[[ DATA SHOWN open ]]

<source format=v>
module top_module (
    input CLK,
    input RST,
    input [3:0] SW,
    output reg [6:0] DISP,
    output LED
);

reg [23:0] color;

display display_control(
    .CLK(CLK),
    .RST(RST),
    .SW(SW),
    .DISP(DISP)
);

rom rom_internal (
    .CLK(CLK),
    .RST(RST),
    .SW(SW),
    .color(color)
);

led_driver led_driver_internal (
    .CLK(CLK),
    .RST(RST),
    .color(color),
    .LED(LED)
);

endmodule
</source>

[[ DATA SHOWN closed ]]
[[ DATA SHOWN open ]]

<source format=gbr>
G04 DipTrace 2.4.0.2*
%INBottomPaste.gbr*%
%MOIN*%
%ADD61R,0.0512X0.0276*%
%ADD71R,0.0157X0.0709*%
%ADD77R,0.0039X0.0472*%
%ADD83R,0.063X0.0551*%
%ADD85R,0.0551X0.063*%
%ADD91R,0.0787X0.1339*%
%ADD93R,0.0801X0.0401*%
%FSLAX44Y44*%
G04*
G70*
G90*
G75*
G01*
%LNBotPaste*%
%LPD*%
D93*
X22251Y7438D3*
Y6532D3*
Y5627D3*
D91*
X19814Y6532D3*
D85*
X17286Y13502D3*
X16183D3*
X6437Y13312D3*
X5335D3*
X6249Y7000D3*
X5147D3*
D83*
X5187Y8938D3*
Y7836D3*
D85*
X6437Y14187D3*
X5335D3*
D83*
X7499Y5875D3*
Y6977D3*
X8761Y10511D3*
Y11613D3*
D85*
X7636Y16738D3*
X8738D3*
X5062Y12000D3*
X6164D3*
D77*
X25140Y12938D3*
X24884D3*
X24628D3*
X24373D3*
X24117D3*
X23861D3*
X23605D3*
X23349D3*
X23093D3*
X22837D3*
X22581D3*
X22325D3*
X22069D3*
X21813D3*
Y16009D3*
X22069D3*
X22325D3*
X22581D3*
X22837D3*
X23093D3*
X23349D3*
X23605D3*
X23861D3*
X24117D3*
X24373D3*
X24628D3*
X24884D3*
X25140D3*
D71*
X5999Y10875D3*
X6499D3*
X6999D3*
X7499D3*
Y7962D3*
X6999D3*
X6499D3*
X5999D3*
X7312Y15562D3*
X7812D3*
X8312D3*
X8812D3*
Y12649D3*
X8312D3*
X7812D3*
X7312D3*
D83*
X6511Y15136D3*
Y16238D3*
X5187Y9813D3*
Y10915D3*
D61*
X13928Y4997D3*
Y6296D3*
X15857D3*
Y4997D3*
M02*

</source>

[[ DATA SHOWN closed ]]
[[ DATA SHOWN open ]]

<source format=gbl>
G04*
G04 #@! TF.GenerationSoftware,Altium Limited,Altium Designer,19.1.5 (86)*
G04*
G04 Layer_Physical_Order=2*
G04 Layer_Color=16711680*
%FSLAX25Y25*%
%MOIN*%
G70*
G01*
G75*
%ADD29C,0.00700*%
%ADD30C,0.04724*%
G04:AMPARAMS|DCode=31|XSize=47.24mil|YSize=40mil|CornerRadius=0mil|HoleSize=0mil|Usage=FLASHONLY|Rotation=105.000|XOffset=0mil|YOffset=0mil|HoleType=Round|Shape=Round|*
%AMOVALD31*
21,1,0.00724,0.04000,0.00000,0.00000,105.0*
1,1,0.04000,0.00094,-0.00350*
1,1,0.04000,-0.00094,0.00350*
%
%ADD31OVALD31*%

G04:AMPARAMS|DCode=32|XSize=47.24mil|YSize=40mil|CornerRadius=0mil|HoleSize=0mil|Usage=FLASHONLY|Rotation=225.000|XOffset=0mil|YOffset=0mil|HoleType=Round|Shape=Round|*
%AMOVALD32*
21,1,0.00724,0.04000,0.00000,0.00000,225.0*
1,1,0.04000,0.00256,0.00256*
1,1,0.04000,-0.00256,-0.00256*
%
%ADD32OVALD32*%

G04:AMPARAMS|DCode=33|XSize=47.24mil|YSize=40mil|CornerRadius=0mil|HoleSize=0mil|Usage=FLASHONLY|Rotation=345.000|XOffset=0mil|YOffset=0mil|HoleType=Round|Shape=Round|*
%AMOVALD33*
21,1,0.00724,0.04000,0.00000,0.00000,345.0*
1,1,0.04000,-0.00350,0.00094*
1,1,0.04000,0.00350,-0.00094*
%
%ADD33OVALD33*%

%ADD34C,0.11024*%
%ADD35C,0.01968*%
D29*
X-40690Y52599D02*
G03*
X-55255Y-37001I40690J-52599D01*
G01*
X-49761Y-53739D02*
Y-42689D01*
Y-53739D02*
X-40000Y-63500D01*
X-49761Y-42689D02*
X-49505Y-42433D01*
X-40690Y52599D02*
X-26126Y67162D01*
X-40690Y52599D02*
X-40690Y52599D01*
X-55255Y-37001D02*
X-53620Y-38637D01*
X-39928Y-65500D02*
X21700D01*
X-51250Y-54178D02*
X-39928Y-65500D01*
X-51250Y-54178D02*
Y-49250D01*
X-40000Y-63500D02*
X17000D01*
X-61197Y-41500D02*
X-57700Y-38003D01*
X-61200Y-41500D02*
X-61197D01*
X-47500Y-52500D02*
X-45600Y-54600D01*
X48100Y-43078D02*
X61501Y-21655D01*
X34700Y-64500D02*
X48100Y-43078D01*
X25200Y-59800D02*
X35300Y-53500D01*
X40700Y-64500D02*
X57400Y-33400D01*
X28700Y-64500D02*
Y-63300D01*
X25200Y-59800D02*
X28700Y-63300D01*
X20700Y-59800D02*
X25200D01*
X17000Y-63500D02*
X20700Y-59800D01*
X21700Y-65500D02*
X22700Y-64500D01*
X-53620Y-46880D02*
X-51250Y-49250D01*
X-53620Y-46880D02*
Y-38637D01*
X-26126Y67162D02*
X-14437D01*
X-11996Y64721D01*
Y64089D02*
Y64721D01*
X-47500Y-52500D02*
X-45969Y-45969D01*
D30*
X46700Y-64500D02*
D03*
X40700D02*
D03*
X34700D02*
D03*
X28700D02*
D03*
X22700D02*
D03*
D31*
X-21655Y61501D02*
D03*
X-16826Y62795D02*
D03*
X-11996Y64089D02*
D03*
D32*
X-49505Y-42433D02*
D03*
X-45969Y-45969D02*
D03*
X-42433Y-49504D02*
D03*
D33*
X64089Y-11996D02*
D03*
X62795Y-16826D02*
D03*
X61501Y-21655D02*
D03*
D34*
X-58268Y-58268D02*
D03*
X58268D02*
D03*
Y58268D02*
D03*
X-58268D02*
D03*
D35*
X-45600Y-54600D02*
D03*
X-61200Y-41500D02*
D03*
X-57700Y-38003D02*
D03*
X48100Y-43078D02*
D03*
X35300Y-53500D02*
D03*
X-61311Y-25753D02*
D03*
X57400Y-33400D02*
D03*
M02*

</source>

[[ DATA SHOWN closed ]]

● **INSTRUCTION**:
Report each line above that includes the string "XOffset".

● **PROBLEM SOLUTION**:
G04:AMPARAMS|DCode=31|XSize=47.24mil|YSize=40mil|CornerRadius=0mil|HoleSize=0mil|Usage=FLASHONLY|Rotation=105.000|XOffset=0mil|YOffset=0mil|HoleType=Round|Shape=Round|*
G04:AMPARAMS|DCode=32|XSize=47.24mil|YSize=40mil|CornerRadius=0mil|HoleSize=0mil|Usage=FLASHONLY|Rotation=225.000|XOffset=0mil|YOffset=0mil|HoleType=Round|Shape=Round|*
G04:AMPARAMS|DCode=33|XSize=47.24mil|YSize=40mil|CornerRadius=0mil|HoleSize=0mil|Usage=FLASHONLY|Rotation=345.000|XOffset=0mil|YOffset=0mil|HoleType=Round|Shape=Round|*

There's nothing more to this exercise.